What you will do
[1] Answer these questions using the commentary on diet and coronary heart disease below.
(a) According to Table 5, what were the approximate CHD death rates for Framingham and for Puerto Rico and Honolulu?
(b) What mean difference in body weight between healthy non-CHD and CHD cases surprised the writer?
(c) In the quoted passage from Colpo, what is named as the most important protective factor?
[2] In the commentary on diet and coronary heart disease below, rewrite the paragraph beginning "Colpo's conclusion (as well as the authors of the article)" more briefly, keeping its main facts.
[3] Pick up the commentary on diet and coronary heart disease in the Framingham, Puerto Rico and Honolulu studies after its final sentence and continue it.

Passage
————

"...all three populations showed an inverse relationship between total calories and CHD incidence. The more people ate, the less likely they were to suffer a heart attack."
I had to check this out for myself. Below is table 5 from that article (click on tables for larger view).
In TGCC Colpo continues:
"Those who remained healthy also had the lowest average body weight, despite their higher energy intake. This strongly suggests that higher levels of physical activity, not starch foods, were the most important protective factor, for if all participants were equally active (or inactive), those with the highest caloric intakes would be expected to weigh more, not less."
Colpo's conclusion (as well as the authors of the article) was based on the body weight data given in tables 2-4 (shown below). What surprises me is that the mean difference in body weight between healthy non-CHD and CHD cases is only 4-5 pounds! Assuming that the distribution of height is similar between non-CHD and CHD cases in all three studies, then body weight alone is not a very strong predictor for CHD. Perhaps body fat percentage data from these three studies would have shown a stronger effect with CHD?
As seen in Table 5 above, Framingham's CHD death rate (about 6%) was about triple that of Puerto Rico and Honolulu (about 2%), so it's interesting to compare the three groups side by side, as was done in Table 15 (below). Both Puerto Rico and Honolulu consumed less saturated and monosaturated fat, more carbohydrates from starches and less from sugars and less alcohol. The Puerto Rico and Honolulu men also weighed considerably less than Framingham men, but there is no data in the report on body height or body fat percentage.
There seems to be contradictory evidence comparing between and within groups. For example, the Framingham data (table 2) by itself suggests consuming alcohol for coronary heart health, and to a lesser degree so does the Puerto Rico and Honolulu data (tables 3 & 4). But between groups (table 15) there appears to be an association between less alcohol consumption and coronary heart health. Another example is that the between group data (table 15) and within group data of Puerto Rico and Honolulu (tables 3 & 4) associates higher starch consumption with coronary heart health, but the within group data from Framingham (table 2) doesn't show this association. Another example is that fat within any of the groups doesn't have much effect on coronary heart health, but the lower CHD rates for men from Puerto Rico and Honolulu associates with less dietary fat.

————

Excerpted data
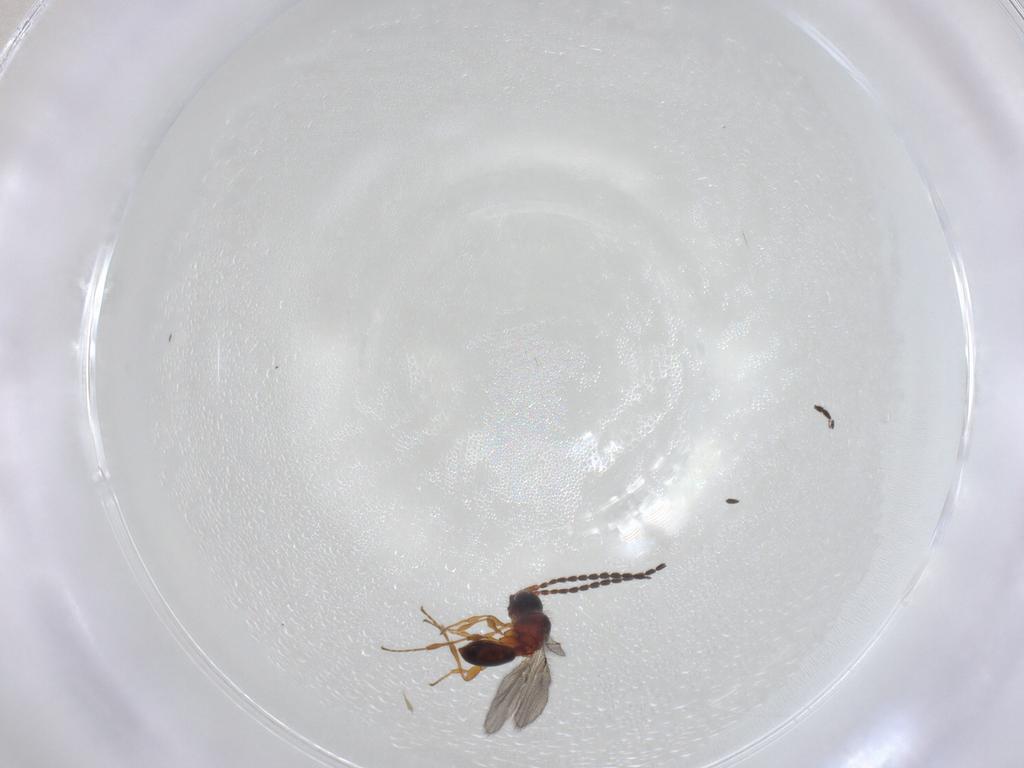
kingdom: Animalia
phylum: Arthropoda
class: Insecta
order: Hymenoptera
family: Diapriidae
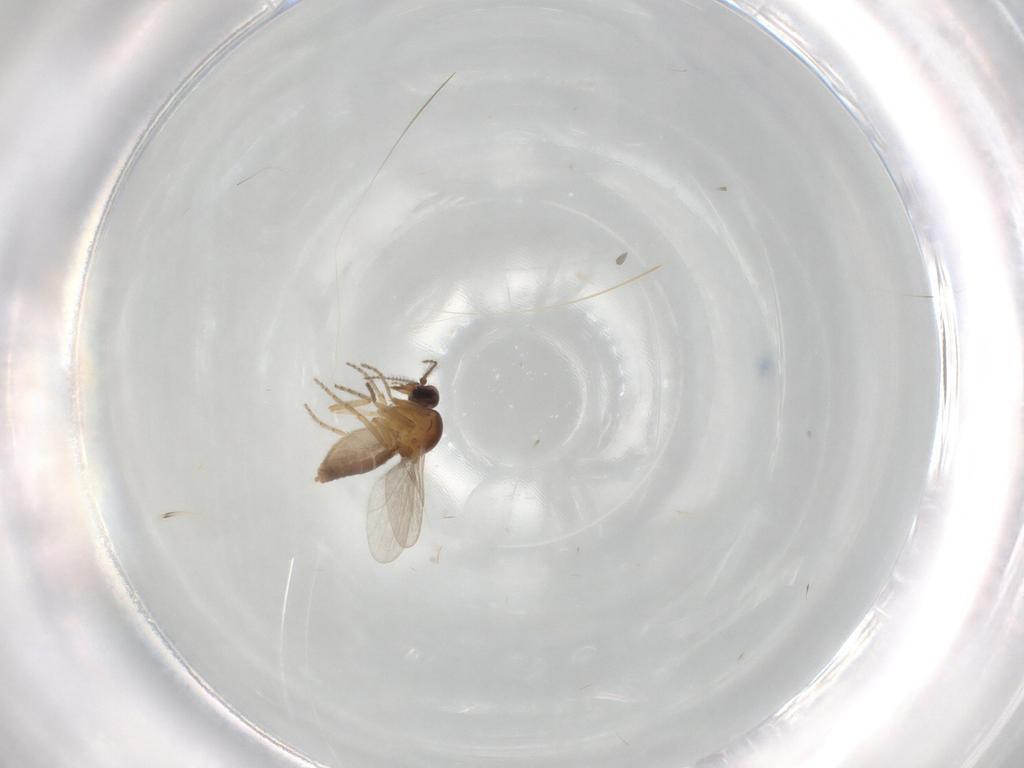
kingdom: Animalia
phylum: Arthropoda
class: Insecta
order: Diptera
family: Ceratopogonidae
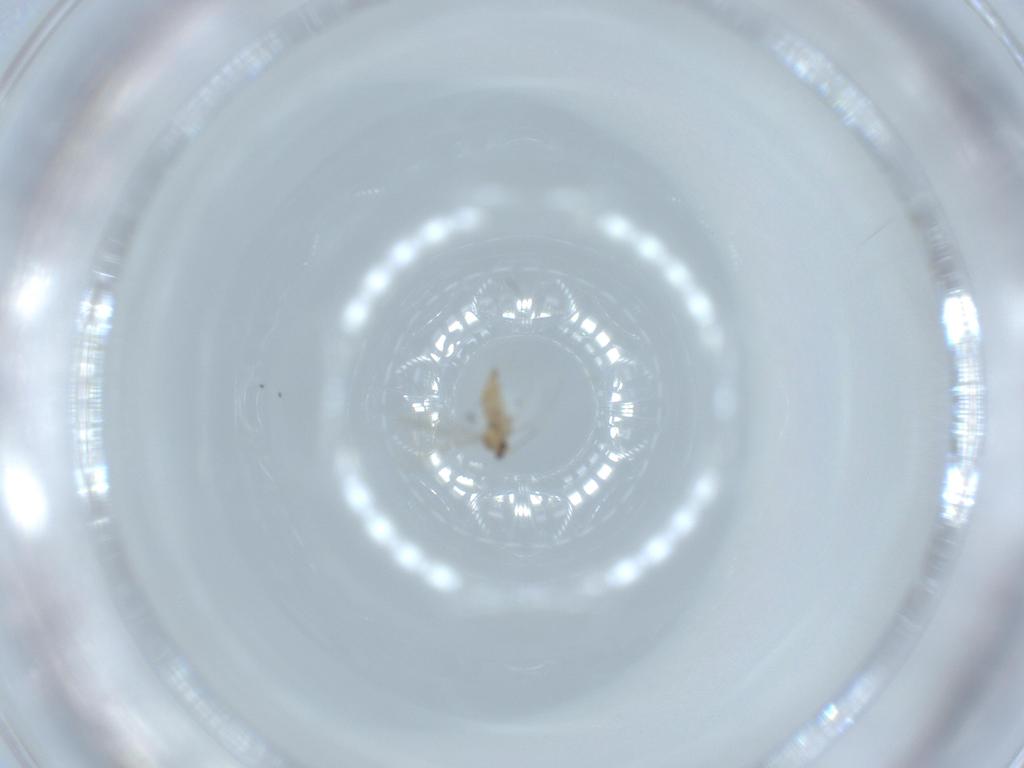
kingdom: Animalia
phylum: Arthropoda
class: Insecta
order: Diptera
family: Cecidomyiidae
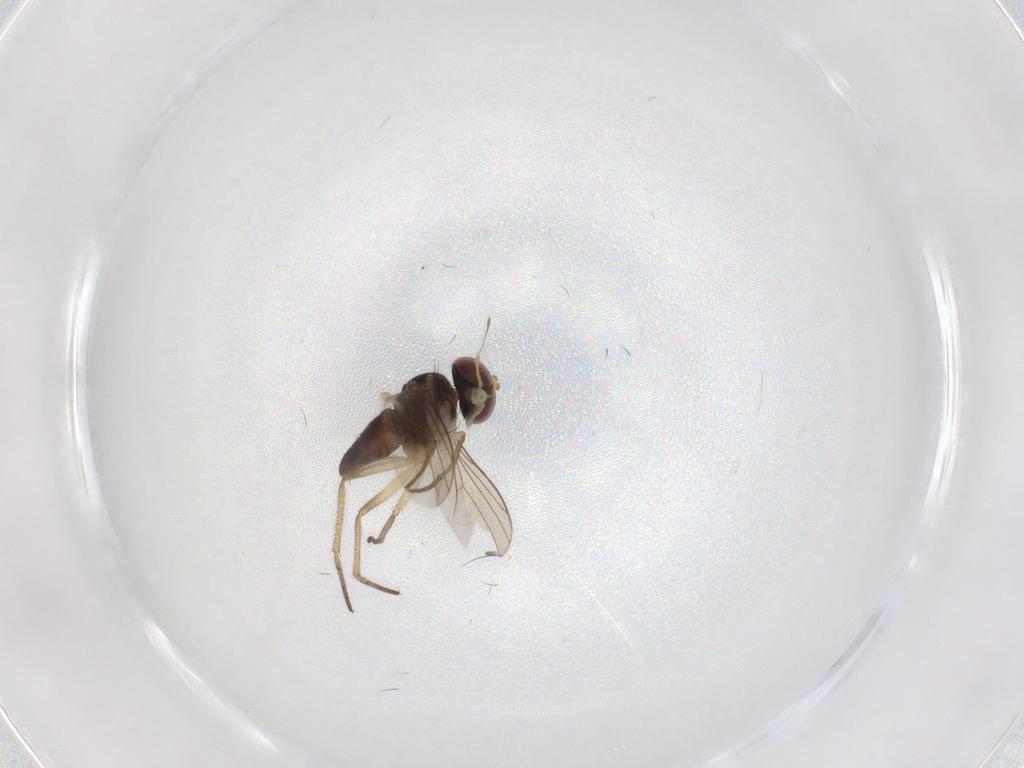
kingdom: Animalia
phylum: Arthropoda
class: Insecta
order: Diptera
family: Dolichopodidae
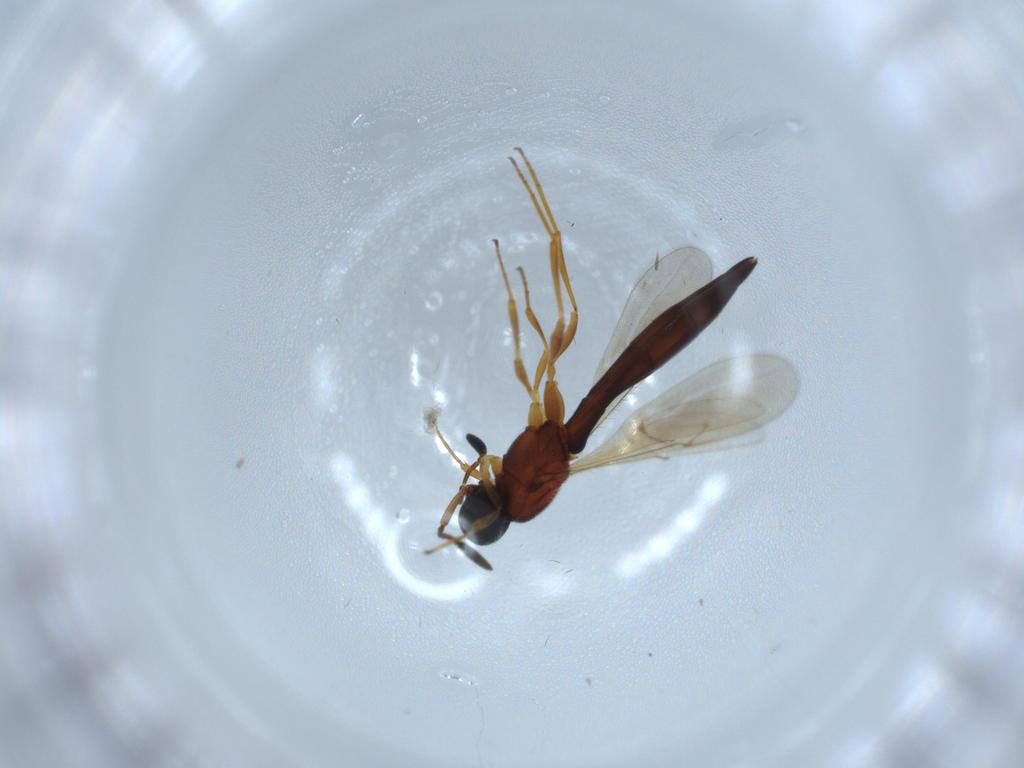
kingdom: Animalia
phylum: Arthropoda
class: Insecta
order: Hymenoptera
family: Scelionidae
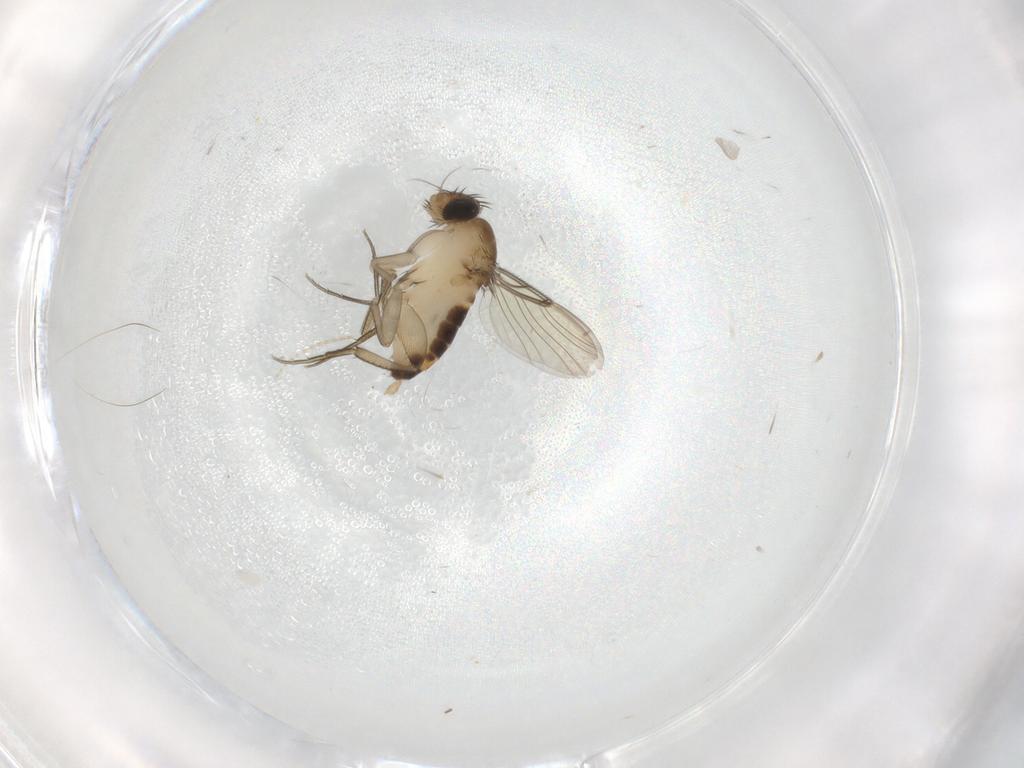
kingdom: Animalia
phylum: Arthropoda
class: Insecta
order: Diptera
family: Phoridae
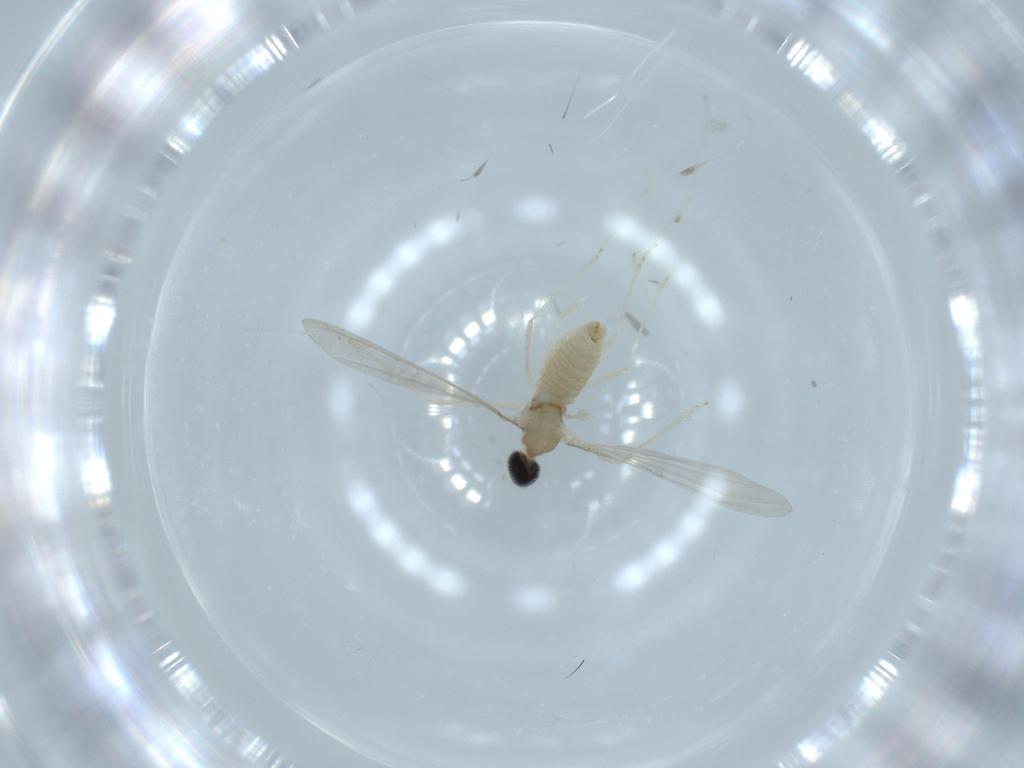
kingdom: Animalia
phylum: Arthropoda
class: Insecta
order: Diptera
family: Cecidomyiidae
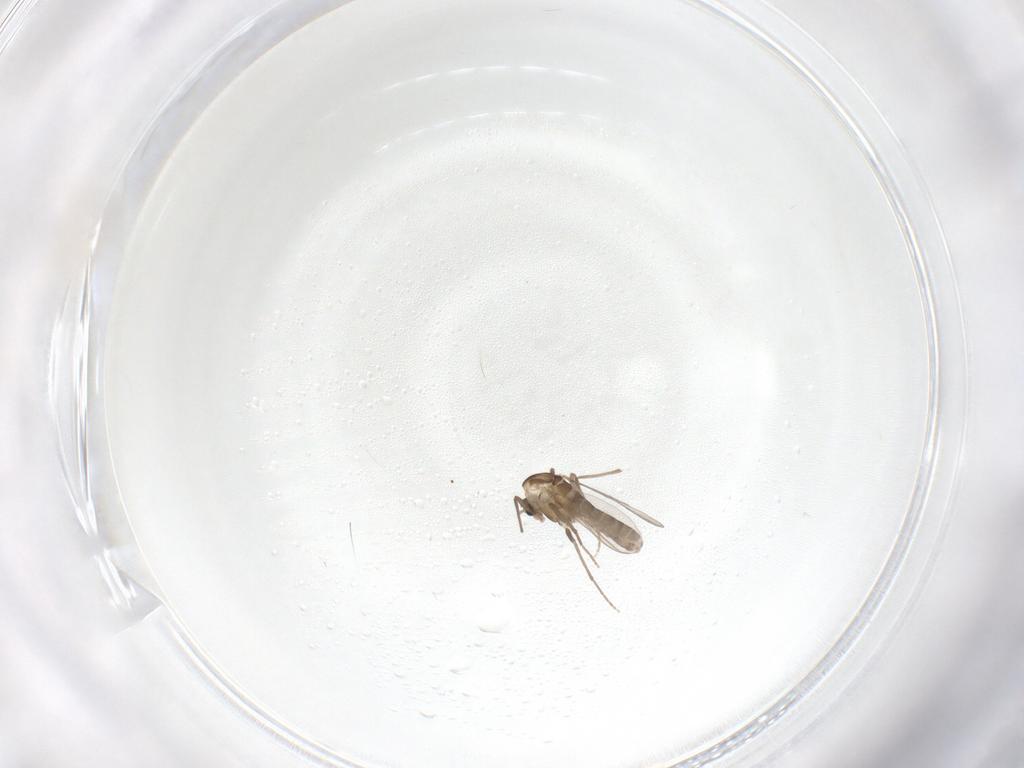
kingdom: Animalia
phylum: Arthropoda
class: Insecta
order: Diptera
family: Chironomidae
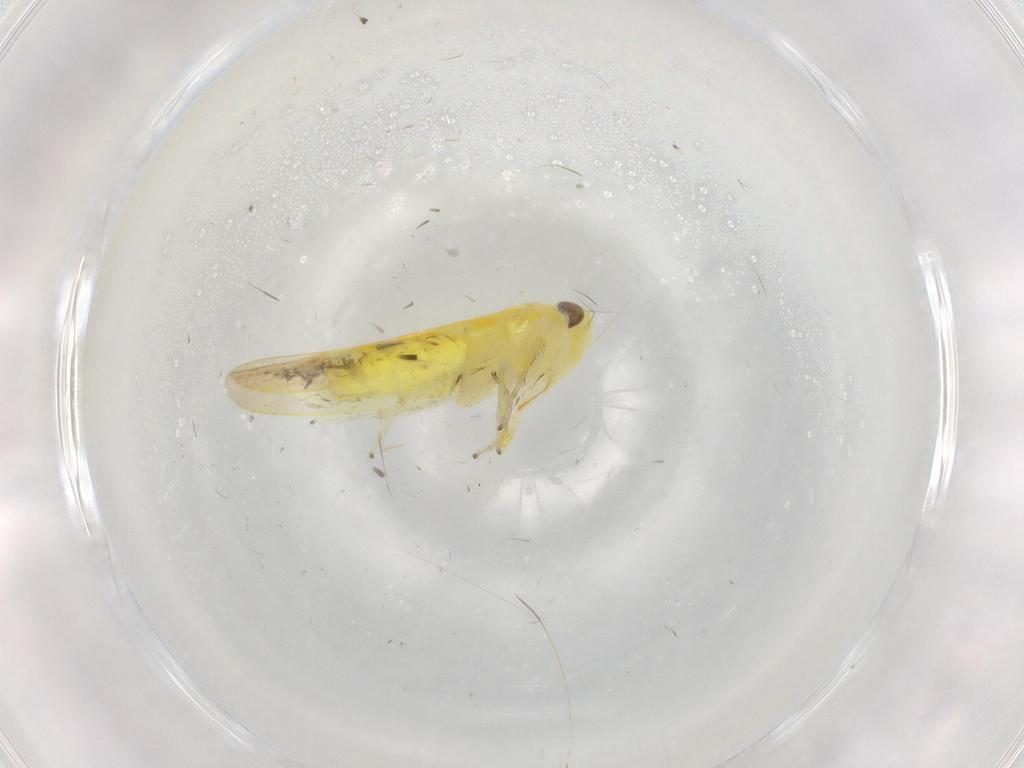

————

Responses in order
[1]
(a) Framingham's CHD death rate was about 6%, and Puerto Rico's and Honolulu's were about 2%.
(b) The difference was only 4-5 pounds.
(c) Higher levels of physical activity, not starch foods, are named as the most important protective factor.

[2] Colpo and the article's authors based their conclusion on the body weight data in tables 2-4, yet the mean weight difference between healthy non-CHD and CHD cases is only 4-5 pounds. If height is distributed similarly between the two groups in all three studies, body weight alone is a weak predictor of CHD, and body fat percentage data might have shown a stronger effect.

[3]
There was also some interesting data about serum cholesterol. Table 13 shows that the dietary starch intake had very little effect on serum cholesterol. Similar cholesterol tables for fat and protein were not given. These mean numbers (some were lower, some were higher) come from men FREE of CHD, and yet, the cholesterol levels range from 193-225 mg/dL which is at the high end or above the mainstream upper limit (200 mg/dL) for serum cholesterol.
So, my conclusions on this report are that I prefer the coronary heart disease rates of men from Puerto Rico and Honolulu to men from Framingham, but I don't think enough factors were studied to thoroughly understand the differences and implement them. Having said that, nothing that I read will change (but perhaps some support) my current nutrition plant: be liberal with starches (and carbs from fruit and vegetables), limit alcohol (as in only the occasional drink for special occasions), be moderate with fats (35-40% of calories from these studies actually seems a little high to me) and consume only enough calories to lower my body weight (to a level that allows me to run very well). And my plan for physical activity is to be physically active. And I will not be concerned when my doctor tells me I should lower my "higher than recommended" cholesterol level. And I will definitely not take drugs to lower my cholesterol, but that is another whole can of worms that I prefer to keep the lid on for now. On to chapter 7 of Colpo's TGCC I go, but at this rate I'll be done by Christmas, of 2012.